Tribunal Administratif de Grenoble — Décision N° TA38-2503269
jeudi 6 novembre 2025
| Juridiction | Tribunal Administratif de Grenoble |
| Section | Tribunal Administratif de Grenoble |
| N° Dossier | TA38-2503269 |
| Type | Ordonnance |
| Recours | Excès de pouvoir |
| Avocat requérant | DEME |
Résumé IA
Désistement d'instance pour défaut de confirmation. Le Tribunal Administratif de Grenoble a donné acte du désistement de Mme A... de sa requête en annulation du rejet implicite de sa demande de titre de séjour en qualité de parent d'enfant français. La requérante n'ayant pas confirmé le maintien de ses conclusions dans le délai d'un mois imparti en application de l'article R. 612-5-1 du code de justice administrative, elle est réputée s'être désistée.

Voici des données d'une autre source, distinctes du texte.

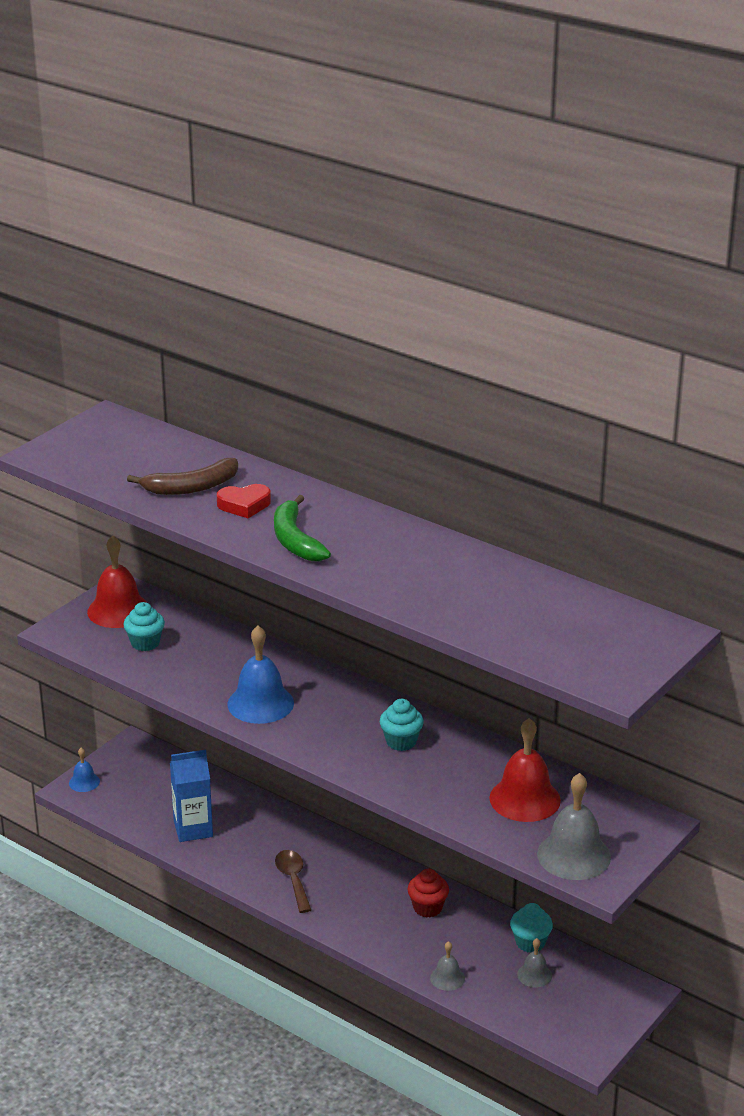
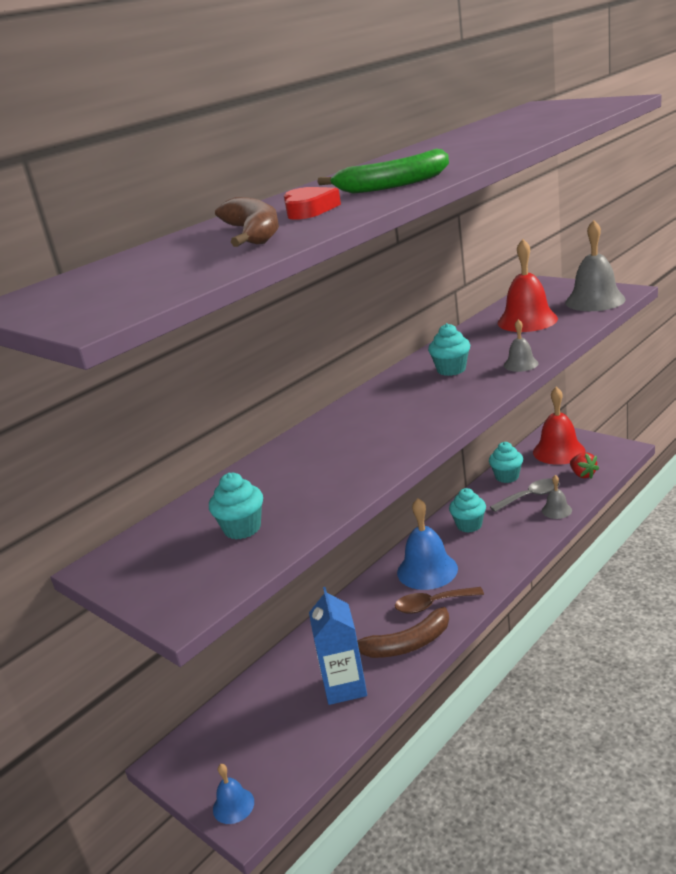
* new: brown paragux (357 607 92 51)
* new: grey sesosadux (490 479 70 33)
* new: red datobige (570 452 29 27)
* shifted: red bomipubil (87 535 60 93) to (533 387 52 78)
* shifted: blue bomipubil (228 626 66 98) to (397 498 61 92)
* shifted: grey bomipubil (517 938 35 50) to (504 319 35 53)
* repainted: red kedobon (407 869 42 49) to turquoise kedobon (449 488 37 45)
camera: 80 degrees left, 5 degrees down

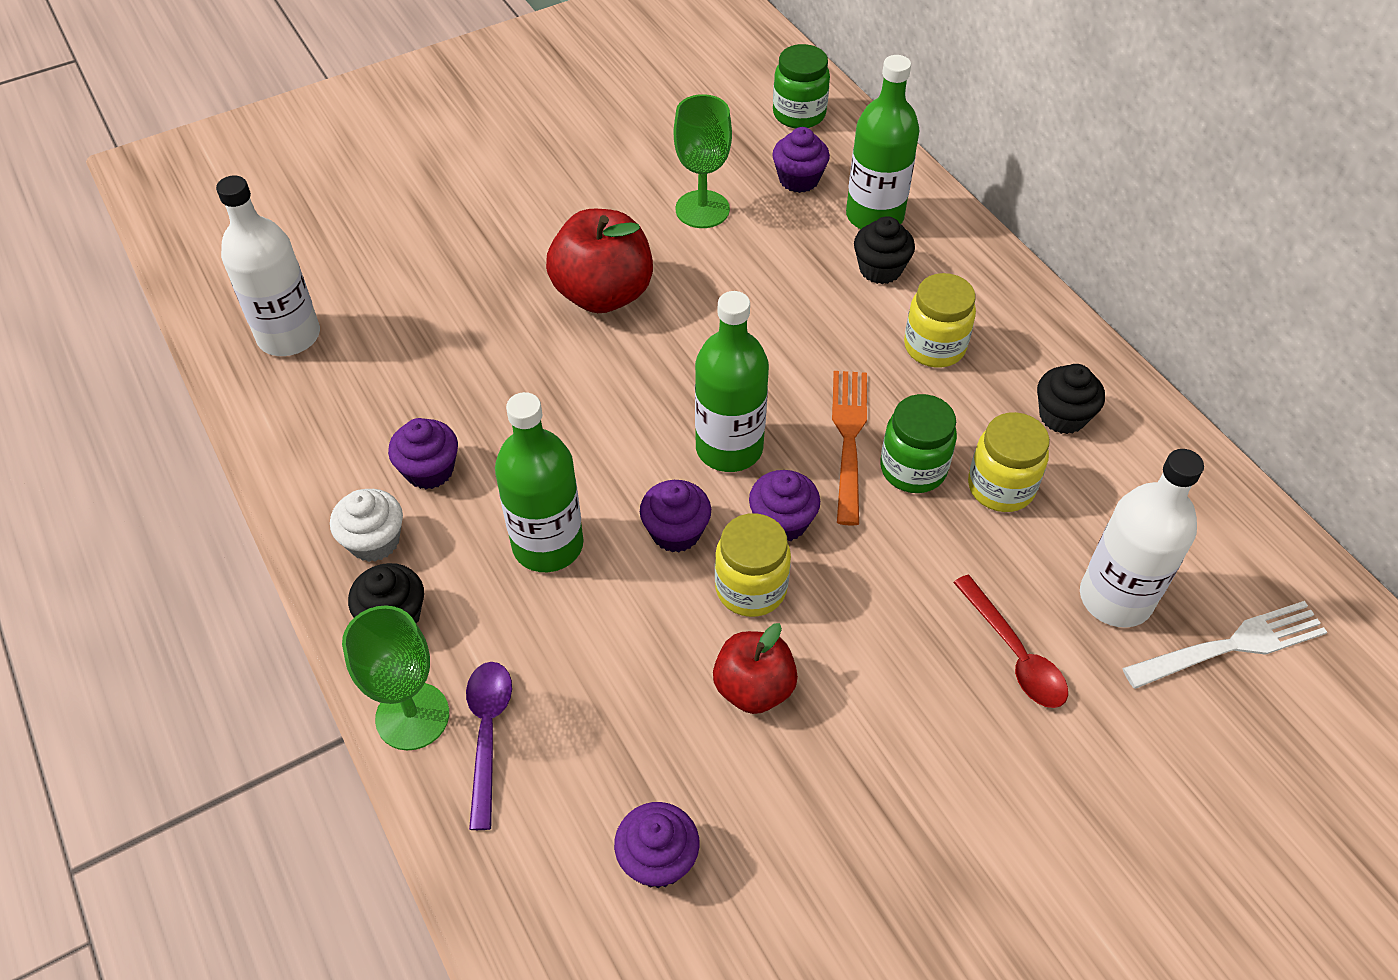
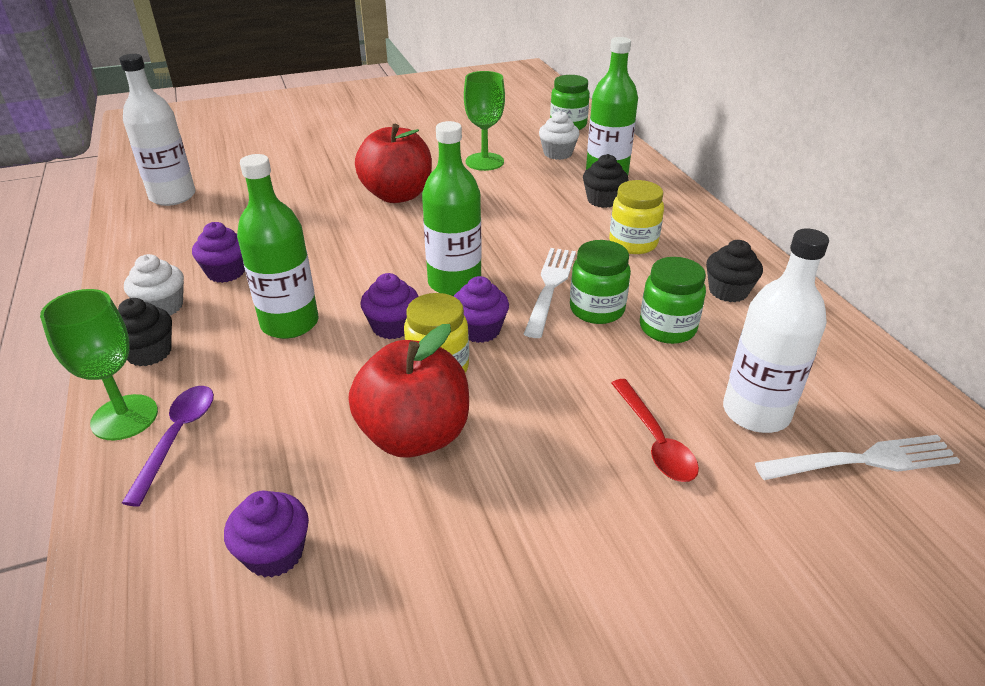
* repainted: purple kedobon (772 127 58 66) to white kedobon (539 111 41 49)
* repainted: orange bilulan (832 371 35 155) to white bilulan (524 248 52 90)
* repainted: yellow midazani (968 412 82 100) to green midazani (640 257 66 87)
* scaled: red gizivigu (713 623 85 91) = (349 324 120 134) x1.58
camera: 10 degrees right, 15 degrees down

L'ordonnance constate ce désistement sans examiner le fond du litige.
Texte intégral
Vu la procédure suivante :
Par une requête enregistrée le 25 mars 2025, Mme A..., représentée par Me Deme, demande au tribunal :
d'annuler la décision implicite par laquelle la préfète de l'Isère a rejeté sa demande de titre de séjour ;
d’enjoindre à la préfète de lui délivrer un titre de séjour en qualité de parent d’enfant français dans un délai d’un mois à compter de la date de notification de la décision à intervenir et ce, sous astreinte de 100 euros par jour de retard, à titre subsidiaire, de lui délivrer une attestation provisoire de séjour dans le délai de quinze jours à compter de la date de notification de la décision à intervenir ;
de mettre à la charge de l’Etat la somme de 1500 euros en application des dispositions de l’article L.761-1 du code de justice administrative.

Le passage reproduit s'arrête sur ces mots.